Comment #13: 3letterjon  on  02/03  at  10:39 PM

You remember how when Enron failed it was because Bill Clinton got a blowjob and detached all those smart businesspeople from their ethical moorings? This is more along those lines. A couple generations of soi-disant conservatives pushing “greed is good”, along with huge increases in income inequality, have left a lot of people thinking that tax laws are more of a serving suggestion than real requirements. If you’ve got enough money to be paying a part-time or fulltime household staff—or to have someone else supplying you with household staff members as a perk, you’ve got enough money to pay an accountant to handle the details for you properly.

And the same law that says people have to file the proper tax forms for their honest-to-goodness employees is the law that lets someone audit whether they’re paying them a lawful wage, working them a legal number of hours, and so forth. “Simplify” the tax code, and watch how many rich people suddenly reclassify a pile of hourly and salaried employees at their offices as independent-contractor personal assistants…

(In fact, I think the whole way this is being framed is a little bit of a sucker’s game, like the estate tax, because enough of us aspire to have someone who does the cleaning or the laundry or the lawn a few hours a week that we can be roped into an effort to let rich people avoid accounting for their fulltime employees.)

Comment #14: paul  on  02/03  at  11:10 PM

I think Dean deserves an honorable promotion, but I’m not sure Sec of H&HS;would be that for him.

He’s certainly done a great job where he is, and I’d like him to stay there, and worry about who might replace him.

OTOH, H&HS;is going to need someone who is both creative and scrappy running it; its budget is surely in for rocky times, and I bet the place needs a thorough housecleaning after Bush—but then, what in our Executive branch doesn’t?
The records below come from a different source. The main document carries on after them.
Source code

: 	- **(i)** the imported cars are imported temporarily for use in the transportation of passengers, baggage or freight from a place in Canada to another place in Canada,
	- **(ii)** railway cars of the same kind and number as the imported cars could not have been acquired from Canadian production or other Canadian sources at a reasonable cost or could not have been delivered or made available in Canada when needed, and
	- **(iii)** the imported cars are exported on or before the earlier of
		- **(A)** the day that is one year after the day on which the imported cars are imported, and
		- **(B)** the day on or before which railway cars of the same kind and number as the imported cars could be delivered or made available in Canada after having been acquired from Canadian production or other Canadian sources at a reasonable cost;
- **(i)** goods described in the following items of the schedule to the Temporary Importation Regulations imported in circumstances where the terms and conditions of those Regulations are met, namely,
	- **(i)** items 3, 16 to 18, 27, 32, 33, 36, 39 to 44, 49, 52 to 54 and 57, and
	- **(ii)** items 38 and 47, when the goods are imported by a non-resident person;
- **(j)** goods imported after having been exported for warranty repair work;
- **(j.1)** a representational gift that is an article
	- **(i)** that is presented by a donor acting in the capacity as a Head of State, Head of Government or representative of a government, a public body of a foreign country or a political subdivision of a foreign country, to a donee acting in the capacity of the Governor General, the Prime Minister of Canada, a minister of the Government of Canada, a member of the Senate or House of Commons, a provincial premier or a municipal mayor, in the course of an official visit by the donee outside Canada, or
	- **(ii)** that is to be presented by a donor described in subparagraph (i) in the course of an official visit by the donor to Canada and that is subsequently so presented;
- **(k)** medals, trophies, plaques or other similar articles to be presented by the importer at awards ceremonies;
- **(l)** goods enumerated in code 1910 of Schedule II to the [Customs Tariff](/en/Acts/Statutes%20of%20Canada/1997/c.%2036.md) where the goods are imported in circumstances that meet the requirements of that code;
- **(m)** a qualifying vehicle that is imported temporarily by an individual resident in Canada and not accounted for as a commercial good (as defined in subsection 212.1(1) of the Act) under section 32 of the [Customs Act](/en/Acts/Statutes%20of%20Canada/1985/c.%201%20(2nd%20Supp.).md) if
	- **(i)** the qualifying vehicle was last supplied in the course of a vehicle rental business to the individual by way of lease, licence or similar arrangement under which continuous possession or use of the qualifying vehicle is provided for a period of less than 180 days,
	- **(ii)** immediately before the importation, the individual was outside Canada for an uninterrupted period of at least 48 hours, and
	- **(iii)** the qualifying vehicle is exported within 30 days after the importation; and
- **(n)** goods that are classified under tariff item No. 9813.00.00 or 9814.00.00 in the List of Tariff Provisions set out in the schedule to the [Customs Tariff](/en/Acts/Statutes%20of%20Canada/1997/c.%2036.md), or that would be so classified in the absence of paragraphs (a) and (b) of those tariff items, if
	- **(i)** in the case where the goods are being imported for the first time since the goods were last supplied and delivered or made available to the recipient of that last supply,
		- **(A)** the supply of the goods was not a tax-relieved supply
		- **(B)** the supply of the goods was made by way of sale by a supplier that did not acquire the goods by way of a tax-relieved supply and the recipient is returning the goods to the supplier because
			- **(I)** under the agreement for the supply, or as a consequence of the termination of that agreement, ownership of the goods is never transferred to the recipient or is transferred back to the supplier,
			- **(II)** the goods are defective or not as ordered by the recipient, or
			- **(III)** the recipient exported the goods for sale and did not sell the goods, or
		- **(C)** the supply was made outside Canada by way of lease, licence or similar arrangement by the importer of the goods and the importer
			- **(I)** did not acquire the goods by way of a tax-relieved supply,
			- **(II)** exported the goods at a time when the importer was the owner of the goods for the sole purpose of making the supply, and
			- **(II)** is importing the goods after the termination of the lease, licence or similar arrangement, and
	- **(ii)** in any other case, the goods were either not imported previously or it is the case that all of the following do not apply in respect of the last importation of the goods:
And Doctor Dean is an MD, after all.

Saving H&HS;to do what it should do, as opposed perhaps to a lot of what it has done, may require someone like Dean after all, and if Dean hopes to save the larger patient—democratic America—that part definitely must survive as well.

Gotta agree—I’m glad it’s not Daschle too.

Comment #15: Mark Foxwell  on  02/03  at  11:22 PM

To clarify—I worry about who would replace Dean in his current position; I’m not saying I want him to be preoccupied with that conundrum.

Dang, I previewed that and still didn’t catch that ambiguity!

Something I did catch, and fix, was those pesky semicolons after my abbreviations for “Health and Human Services.” They showed in in Preview, in both texts—the actual Preview and the source text below. I deleted them from the latter but they came back anyway. Apparently they are some artifact of HTML code I’m not familiar with.

And while I don’t want Dean obsessed beyond reason with the question of his successor, I do hope he has a good plan to leave behind someone who shares his values and determination.

Comment #16: Mark Foxwell  on  02/03  at  11:33 PM

Glad it’s not going to be Daschle; meanwhile, annoyed at all these nominees with tax issues. As several people have joked, the more people get nominated to cabinet positions, the more the IRS actually gets to collect taxes owed. It just makes me unhappy that it’s people Obama’s nominating—couldn’t he find people who didn’t screw around with things? (I know the tax code’s complicated. Still. *sigh*)

Comment #17: Nenya  on  02/04  at  01:47 AM

Howard Dean doesn’t really have a “current position” right now.  He’s the FORMER governor of Vermont, and the FORMER Chairman of the DNC.  I believe he’s doing private sector consulting right now.

Comment #18: DTG in STL  on  02/04  at  03:00 AM

I’m sure that in the USA there are a multitude of tax professionals available who can do “compliance sweeps” on people like Daschle and provide a list of errors.  No sympathy.

Comment #19: seeker6079  on  02/04  at  09:26 AM

Er, Mark - Dean hasn’t been Chairman for about two weeks now. He’s been replaced by Tim Kaine.